Exercise objective
A verbatim copy of every record is required, and no pictures should be included.

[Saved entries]
Start of Block

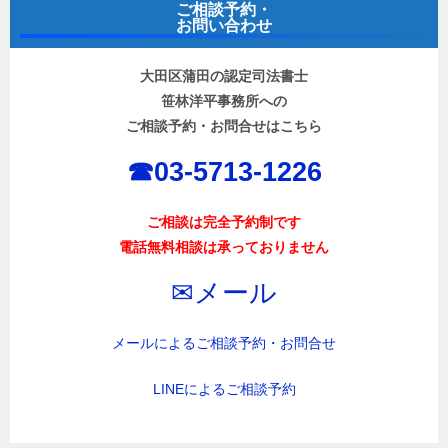
ご相談予約・
ゲ
お問い合わせ
ー
大田区蒲田の認定司法書士
シ
笹林洋平事務所への
ョ
ご相談予約・お問合せはこちら
ン
☎︎03-5713-1226
ご相談は完全予約制です
電話無料相談は承っておりません
✉︎メール
メールによるご相談予約・お問合せ
LINEによるご相談予約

End of Block

Answer space
ご相談予約・
ゲ
お問い合わせ
ー
大田区蒲田の認定司法書士
シ
笹林洋平事務所への
ョ
ご相談予約・お問合せはこちら
ン
☎︎03-5713-1226
ご相談は完全予約制です
電話無料相談は承っておりません
✉︎メール
メールによるご相談予約・お問合せ
LINEによるご相談予約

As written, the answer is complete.